*** Records for the exercise Section Begins ***
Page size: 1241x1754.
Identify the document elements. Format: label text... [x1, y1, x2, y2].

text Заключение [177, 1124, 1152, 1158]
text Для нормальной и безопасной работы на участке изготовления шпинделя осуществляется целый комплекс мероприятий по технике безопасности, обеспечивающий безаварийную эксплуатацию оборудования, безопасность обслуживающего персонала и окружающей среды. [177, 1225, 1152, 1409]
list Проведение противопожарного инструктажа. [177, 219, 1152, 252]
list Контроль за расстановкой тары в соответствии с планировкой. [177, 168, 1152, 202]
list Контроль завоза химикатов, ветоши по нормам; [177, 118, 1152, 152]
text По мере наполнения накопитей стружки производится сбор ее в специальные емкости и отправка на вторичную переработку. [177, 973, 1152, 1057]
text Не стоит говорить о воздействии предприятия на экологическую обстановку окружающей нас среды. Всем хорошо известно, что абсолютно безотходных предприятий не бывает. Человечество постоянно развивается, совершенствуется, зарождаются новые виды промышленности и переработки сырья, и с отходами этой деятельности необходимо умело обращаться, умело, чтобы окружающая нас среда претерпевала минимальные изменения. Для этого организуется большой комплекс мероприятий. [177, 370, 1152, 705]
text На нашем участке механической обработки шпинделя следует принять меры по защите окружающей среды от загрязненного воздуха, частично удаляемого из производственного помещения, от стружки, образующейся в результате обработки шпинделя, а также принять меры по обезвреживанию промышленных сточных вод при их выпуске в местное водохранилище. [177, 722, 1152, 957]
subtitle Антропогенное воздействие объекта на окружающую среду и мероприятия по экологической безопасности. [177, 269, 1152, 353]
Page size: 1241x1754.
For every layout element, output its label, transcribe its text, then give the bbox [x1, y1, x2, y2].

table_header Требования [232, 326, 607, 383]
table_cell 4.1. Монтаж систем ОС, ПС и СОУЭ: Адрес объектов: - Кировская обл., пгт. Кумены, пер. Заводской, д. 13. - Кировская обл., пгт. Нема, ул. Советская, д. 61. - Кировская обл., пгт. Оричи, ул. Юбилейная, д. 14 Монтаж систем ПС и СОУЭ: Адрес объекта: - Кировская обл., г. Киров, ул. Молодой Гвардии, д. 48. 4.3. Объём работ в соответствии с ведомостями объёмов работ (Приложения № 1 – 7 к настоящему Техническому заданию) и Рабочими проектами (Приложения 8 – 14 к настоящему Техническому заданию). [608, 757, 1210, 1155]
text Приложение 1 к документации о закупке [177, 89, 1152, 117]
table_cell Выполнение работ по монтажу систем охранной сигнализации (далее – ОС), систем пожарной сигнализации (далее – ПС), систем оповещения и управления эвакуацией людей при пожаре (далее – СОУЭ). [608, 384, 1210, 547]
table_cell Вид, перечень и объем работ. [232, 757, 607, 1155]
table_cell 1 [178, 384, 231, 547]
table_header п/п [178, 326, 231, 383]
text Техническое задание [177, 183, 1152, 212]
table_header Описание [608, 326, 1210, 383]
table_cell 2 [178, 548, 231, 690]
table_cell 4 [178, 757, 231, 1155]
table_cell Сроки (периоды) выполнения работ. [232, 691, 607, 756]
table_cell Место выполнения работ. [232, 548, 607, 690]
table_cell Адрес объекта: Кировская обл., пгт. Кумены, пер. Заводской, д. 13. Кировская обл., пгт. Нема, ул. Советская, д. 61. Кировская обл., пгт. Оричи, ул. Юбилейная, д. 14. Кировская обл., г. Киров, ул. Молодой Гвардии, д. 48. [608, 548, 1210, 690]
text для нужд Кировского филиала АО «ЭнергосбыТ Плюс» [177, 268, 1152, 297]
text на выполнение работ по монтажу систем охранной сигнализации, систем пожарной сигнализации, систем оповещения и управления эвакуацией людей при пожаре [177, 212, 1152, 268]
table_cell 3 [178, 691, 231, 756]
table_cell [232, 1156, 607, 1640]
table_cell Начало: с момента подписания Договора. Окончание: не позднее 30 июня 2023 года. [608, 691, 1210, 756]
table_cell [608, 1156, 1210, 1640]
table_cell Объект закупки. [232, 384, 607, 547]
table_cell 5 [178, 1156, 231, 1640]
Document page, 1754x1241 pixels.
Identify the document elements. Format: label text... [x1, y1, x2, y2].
*** Records for the exercise Section Ends ***
**Task details**
Line count for "управления": count the lines of the records above that contain it and give only the number.

**Task output**
2